Segundo o coronel José Ananias Duarte Frota, que comandou o grupo de trabalho da Senasp, em 2005, a minuta que ficou engavetada no Ministério da Justiça foi aperfeiçoada três anos depois, e deu origem ao projeto "Brasil Sem Chamas", desenvolvido pelo engenheiro José Carlos Tomina, do IPT (Instituto de Pesquisas Tecnológicas de São Paulo). O programa, que está na terceira fase de tramitação junto ao Ministério da Integração Nacional, também tem o objetivo de estabelecer parâmetros nacionais a fim de padronizar a atuação de bombeiros militares e civis, além de prefeituras, conselhos técnicos e outros órgãos. Ele só pode ser aprovado por meio de ato do poder Executivo.
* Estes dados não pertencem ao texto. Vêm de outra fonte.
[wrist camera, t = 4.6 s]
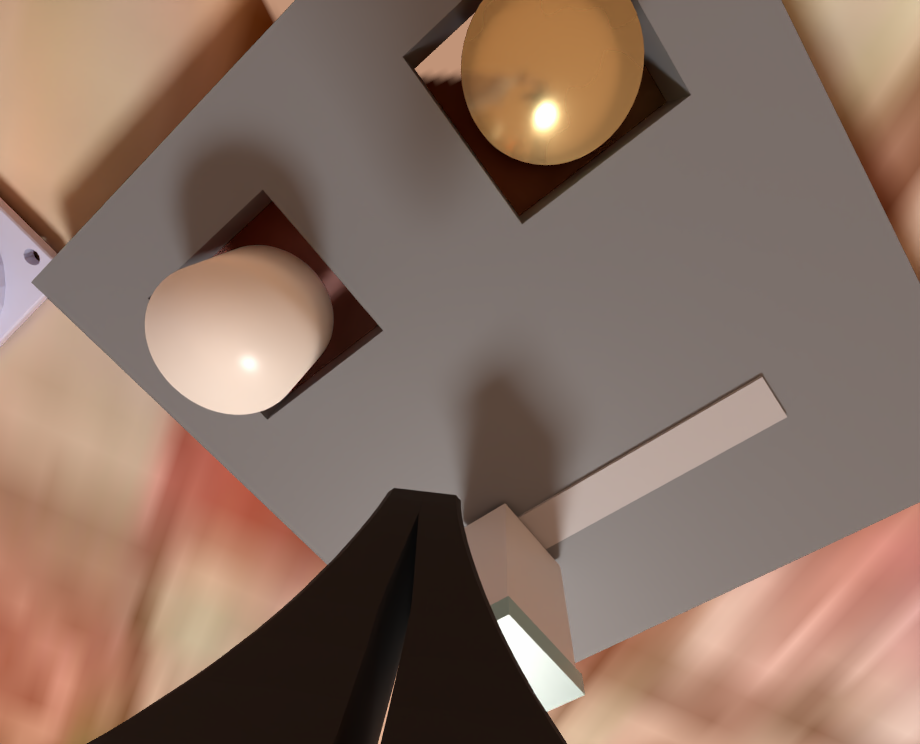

Em 2005, a Senasp já havia criado um grupo de trabalho com o mesmo objetivo: elaborar a minuta do Código Nacional de Segurança Contra Incêndio e Pânico. O documento --que estabelecia um conjunto de oito medidas de segurança para edificações e áreas de risco, como "acesso e facilidades para operações de socorro" e mecanismos de "detecção e alarme", foi entregue ao então secretário Luiz Fernando Corrêa, em julho daquele ano, mas também ficou engavetado depois que Corrêa foi designado para chefiar a Polícia Federal.

A reportagem do UOL solicitou entrevista com diretora do Departamento de Políticas, Programas e Projetos da Senasp, Cristina Villanova, porém não houve retorno. A titular da Senasp, Regina Miki, também não atendeu à reportagem.